TASK ITEM >> The response must consist of the lines below from the one with "Hospital-stay facts (about" through the one with "- length of hospital stay: 17 days", exactly as they appear and with both ends kept.

EXTRACTED RECORDS >>

::::::::

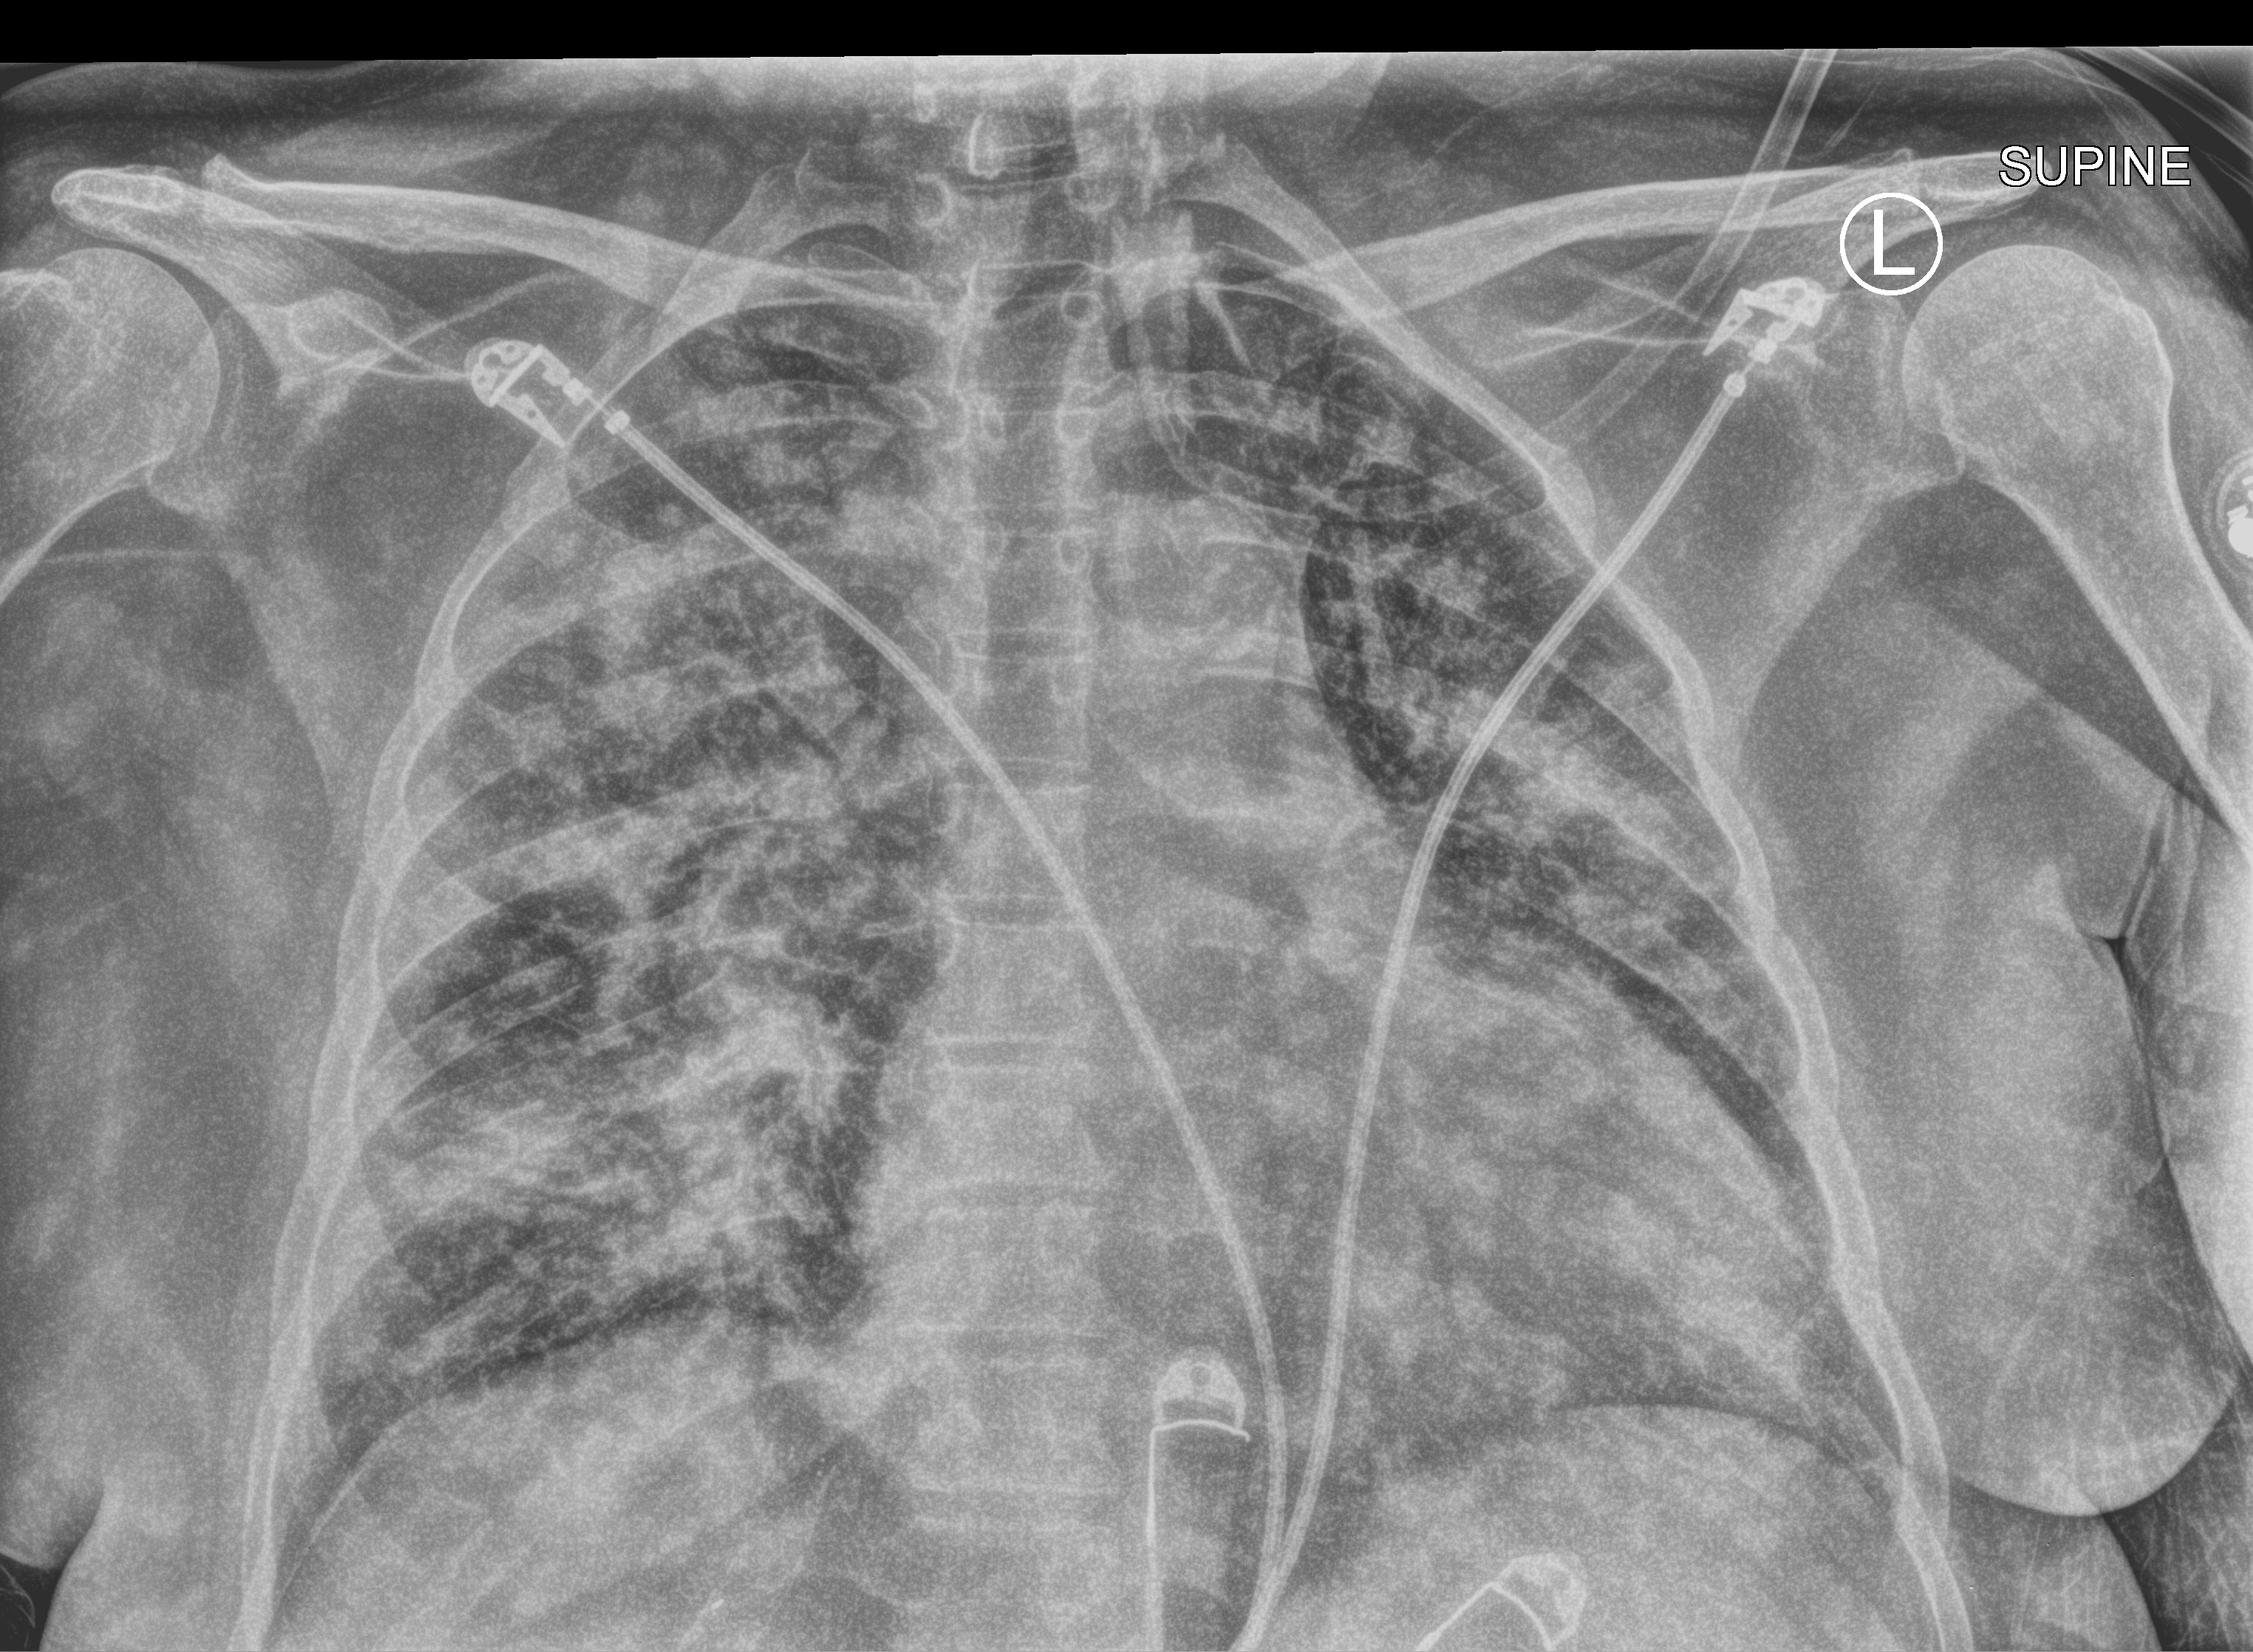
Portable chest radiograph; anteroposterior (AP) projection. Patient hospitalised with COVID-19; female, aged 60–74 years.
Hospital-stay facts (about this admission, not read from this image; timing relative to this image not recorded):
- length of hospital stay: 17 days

::::::::

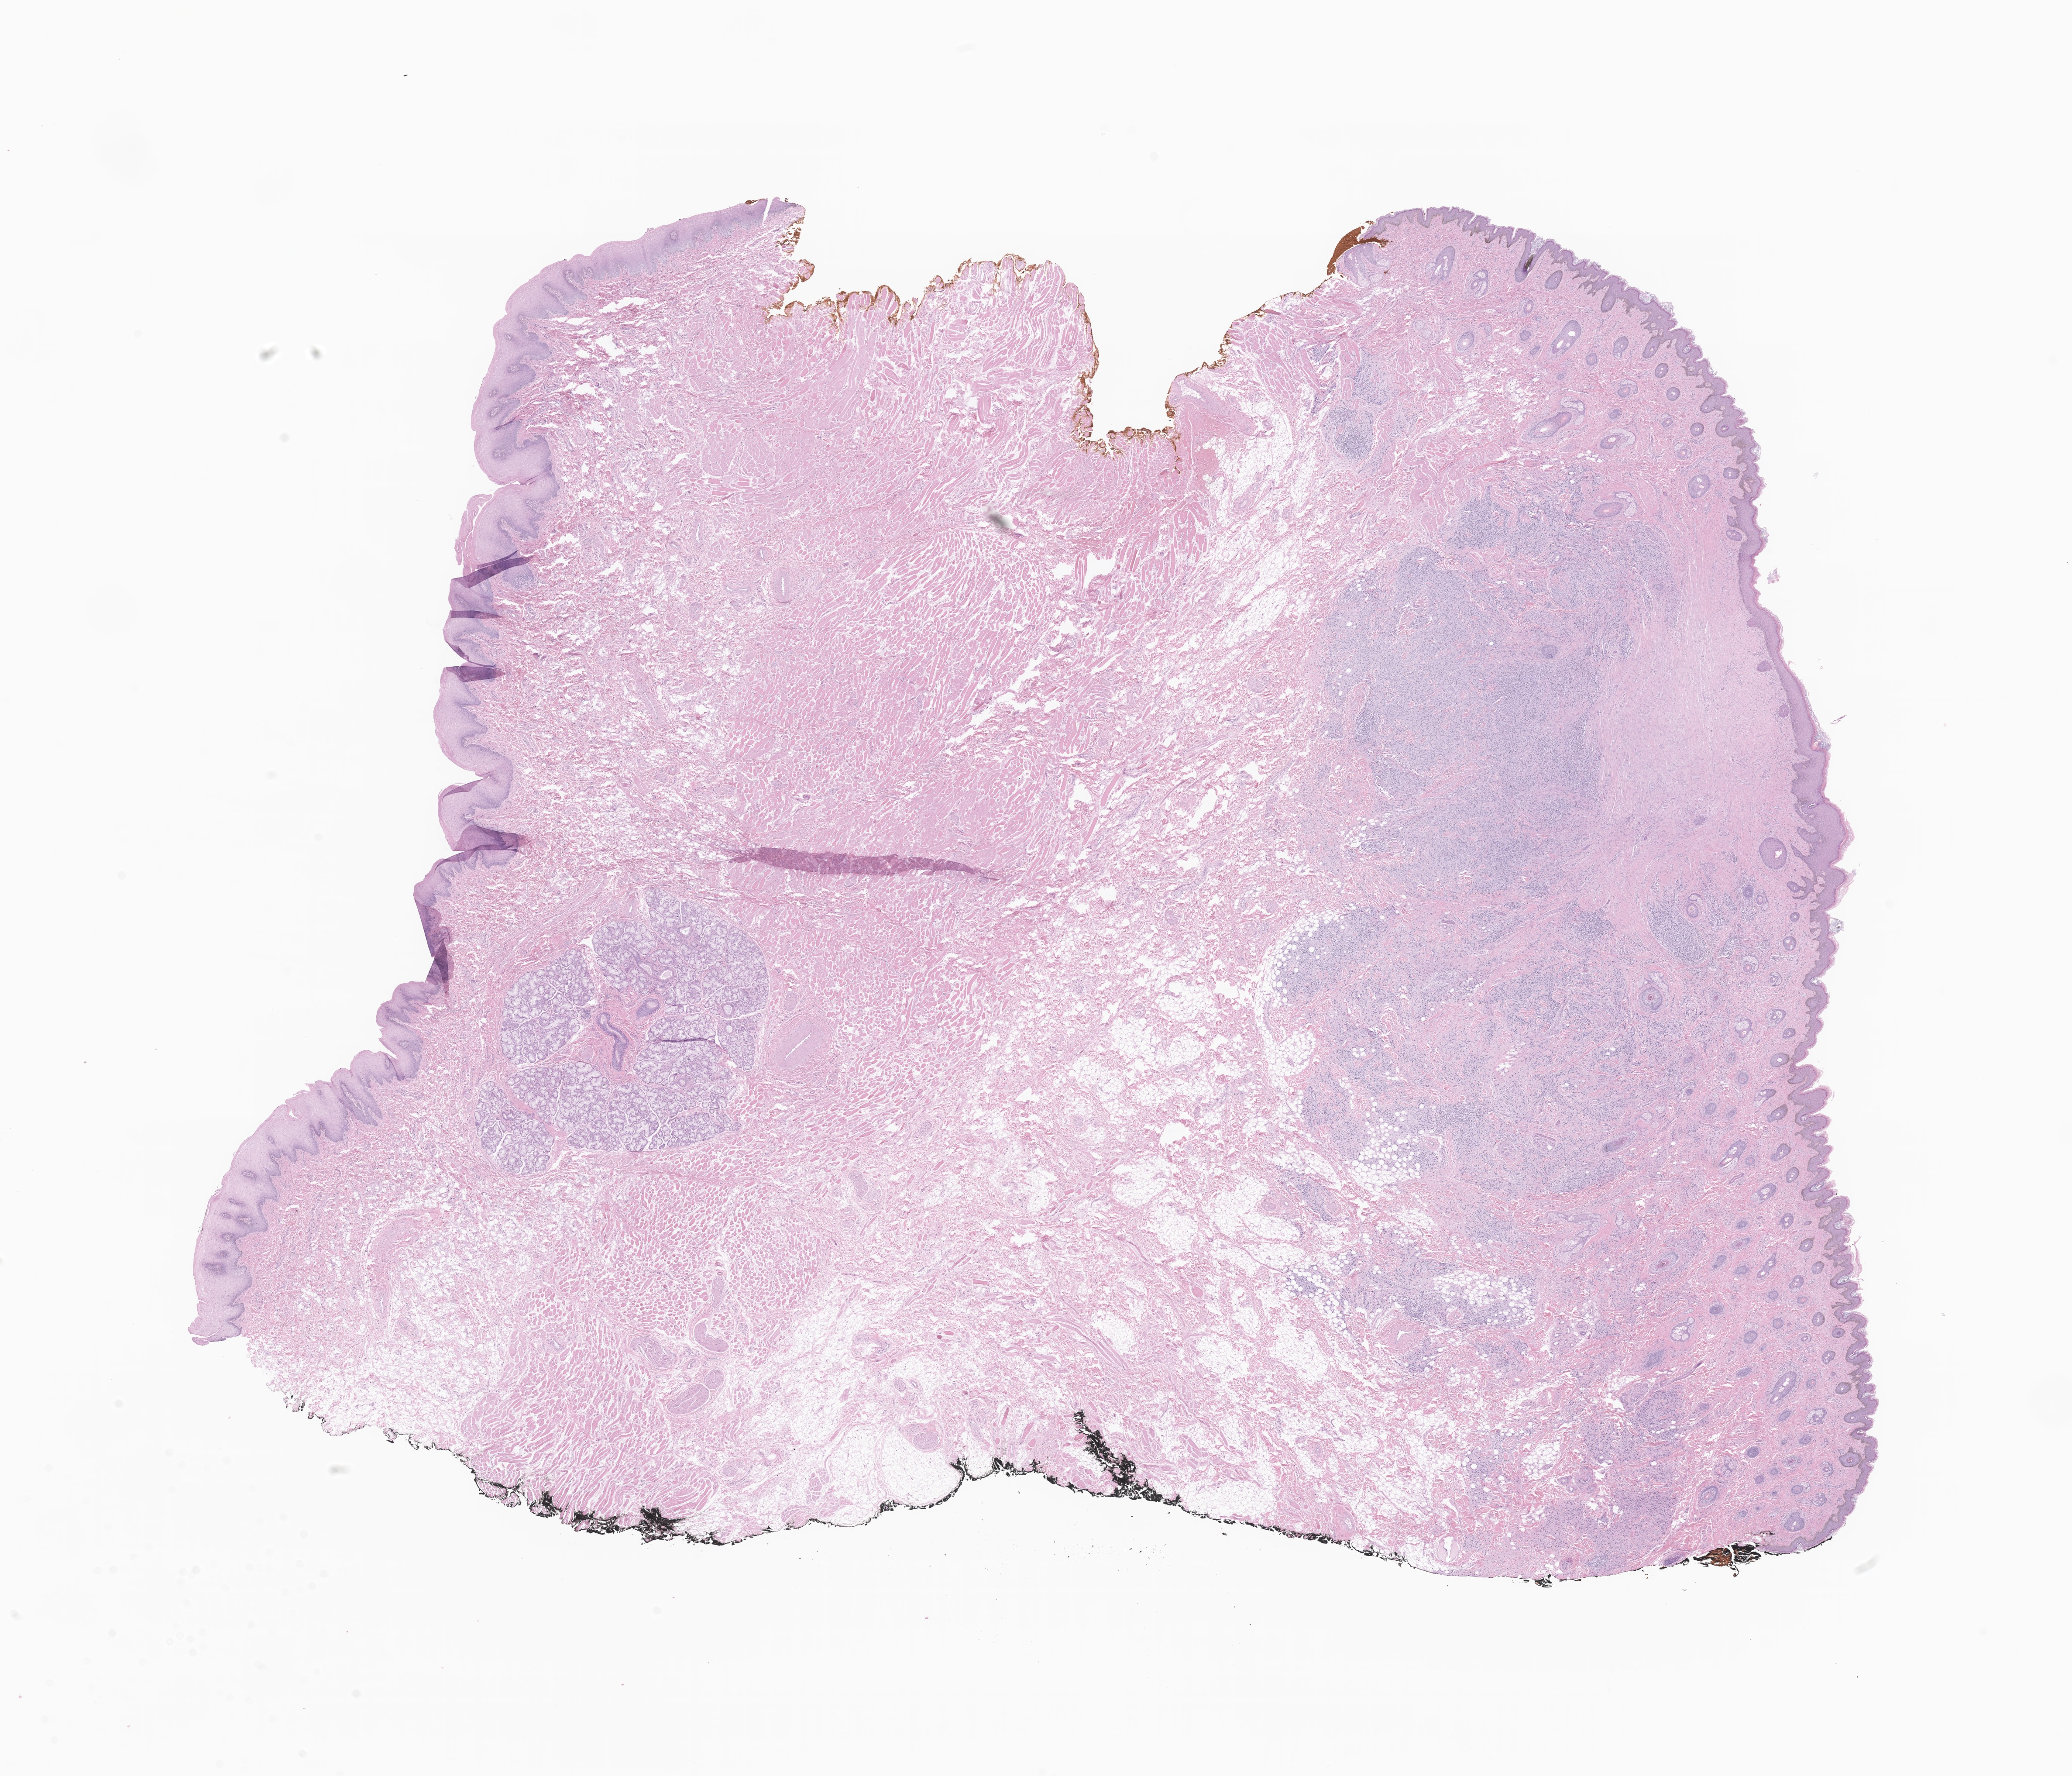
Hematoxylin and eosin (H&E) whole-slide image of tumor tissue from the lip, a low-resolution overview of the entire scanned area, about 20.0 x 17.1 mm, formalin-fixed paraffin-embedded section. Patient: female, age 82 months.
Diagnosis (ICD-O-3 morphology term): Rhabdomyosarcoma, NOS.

::::::::

EXPECTED ANSWER >>
Hospital-stay facts (about this admission, not read from this image; timing relative to this image not recorded):
- length of hospital stay: 17 days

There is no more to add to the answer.